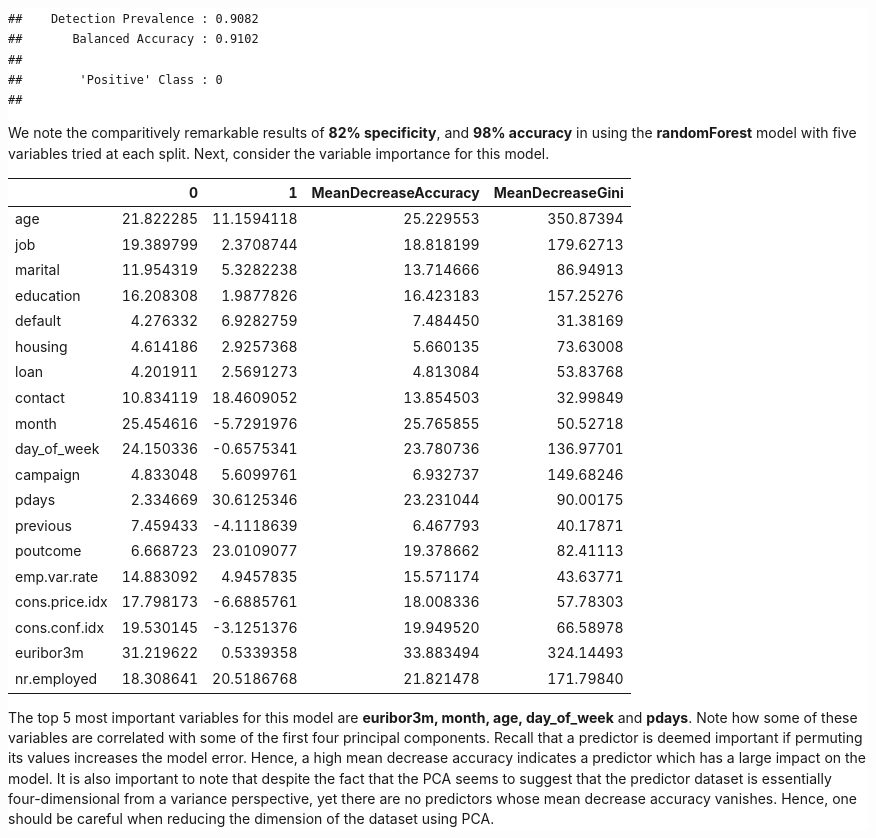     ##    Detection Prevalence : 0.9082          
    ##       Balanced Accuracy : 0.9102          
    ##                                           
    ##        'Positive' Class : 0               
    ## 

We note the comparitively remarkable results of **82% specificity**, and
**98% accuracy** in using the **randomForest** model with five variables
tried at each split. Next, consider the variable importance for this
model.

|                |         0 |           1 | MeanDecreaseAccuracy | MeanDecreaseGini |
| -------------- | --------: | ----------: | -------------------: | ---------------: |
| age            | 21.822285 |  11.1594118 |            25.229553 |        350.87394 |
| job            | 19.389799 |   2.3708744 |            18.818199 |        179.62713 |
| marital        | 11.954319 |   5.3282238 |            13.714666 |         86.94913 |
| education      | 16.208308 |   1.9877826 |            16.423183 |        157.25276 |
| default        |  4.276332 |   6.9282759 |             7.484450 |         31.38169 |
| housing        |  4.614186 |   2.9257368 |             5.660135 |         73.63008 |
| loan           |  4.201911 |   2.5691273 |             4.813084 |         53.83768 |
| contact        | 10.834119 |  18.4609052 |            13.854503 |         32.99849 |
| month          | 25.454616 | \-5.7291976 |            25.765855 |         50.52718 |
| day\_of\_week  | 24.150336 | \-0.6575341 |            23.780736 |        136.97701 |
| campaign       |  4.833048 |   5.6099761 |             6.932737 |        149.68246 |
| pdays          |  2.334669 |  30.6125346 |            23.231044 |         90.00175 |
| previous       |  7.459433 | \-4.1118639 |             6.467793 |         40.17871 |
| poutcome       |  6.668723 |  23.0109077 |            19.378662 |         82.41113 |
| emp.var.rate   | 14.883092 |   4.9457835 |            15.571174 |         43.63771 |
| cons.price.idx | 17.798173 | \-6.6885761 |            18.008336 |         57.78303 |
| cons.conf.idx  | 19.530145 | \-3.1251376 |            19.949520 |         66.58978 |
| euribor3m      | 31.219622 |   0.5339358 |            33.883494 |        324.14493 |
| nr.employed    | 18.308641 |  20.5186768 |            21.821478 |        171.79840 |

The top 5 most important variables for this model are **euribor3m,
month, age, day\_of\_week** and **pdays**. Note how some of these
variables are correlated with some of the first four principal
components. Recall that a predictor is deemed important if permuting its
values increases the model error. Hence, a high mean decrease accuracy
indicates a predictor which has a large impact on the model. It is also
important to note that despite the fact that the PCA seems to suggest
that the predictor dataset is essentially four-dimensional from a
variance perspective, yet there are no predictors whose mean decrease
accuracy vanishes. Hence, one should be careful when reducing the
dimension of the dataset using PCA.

**Problem to solve**. Give the data again exactly, image-free.

**Exercise result**.
     ##    Detection Prevalence : 0.9082          
    ##       Balanced Accuracy : 0.9102          
    ##                                           
    ##        'Positive' Class : 0               
    ## 

We note the comparitively remarkable results of **82% specificity**, and
**98% accuracy** in using the **randomForest** model with five variables
tried at each split. Next, consider the variable importance for this
model.

|                |         0 |           1 | MeanDecreaseAccuracy | MeanDecreaseGini |
| -------------- | --------: | ----------: | -------------------: | ---------------: |
| age            | 21.822285 |  11.1594118 |            25.229553 |        350.87394 |
| job            | 19.389799 |   2.3708744 |            18.818199 |        179.62713 |
| marital        | 11.954319 |   5.3282238 |            13.714666 |         86.94913 |
| education      | 16.208308 |   1.9877826 |            16.423183 |        157.25276 |
| default        |  4.276332 |   6.9282759 |             7.484450 |         31.38169 |
| housing        |  4.614186 |   2.9257368 |             5.660135 |         73.63008 |
| loan           |  4.201911 |   2.5691273 |             4.813084 |         53.83768 |
| contact        | 10.834119 |  18.4609052 |            13.854503 |         32.99849 |
| month          | 25.454616 | \-5.7291976 |            25.765855 |         50.52718 |
| day\_of\_week  | 24.150336 | \-0.6575341 |            23.780736 |        136.97701 |
| campaign       |  4.833048 |   5.6099761 |             6.932737 |        149.68246 |
| pdays          |  2.334669 |  30.6125346 |            23.231044 |         90.00175 |
| previous       |  7.459433 | \-4.1118639 |             6.467793 |         40.17871 |
| poutcome       |  6.668723 |  23.0109077 |            19.378662 |         82.41113 |
| emp.var.rate   | 14.883092 |   4.9457835 |            15.571174 |         43.63771 |
| cons.price.idx | 17.798173 | \-6.6885761 |            18.008336 |         57.78303 |
| cons.conf.idx  | 19.530145 | \-3.1251376 |            19.949520 |         66.58978 |
| euribor3m      | 31.219622 |   0.5339358 |            33.883494 |        324.14493 |
| nr.employed    | 18.308641 |  20.5186768 |            21.821478 |        171.79840 |

The top 5 most important variables for this model are **euribor3m,
month, age, day\_of\_week** and **pdays**. Note how some of these
variables are correlated with some of the first four principal
components. Recall that a predictor is deemed important if permuting its
values increases the model error. Hence, a high mean decrease accuracy
indicates a predictor which has a large impact on the model. It is also
important to note that despite the fact that the PCA seems to suggest
that the predictor dataset is essentially four-dimensional from a
variance perspective, yet there are no predictors whose mean decrease
accuracy vanishes. Hence, one should be careful when reducing the
dimension of the dataset using PCA.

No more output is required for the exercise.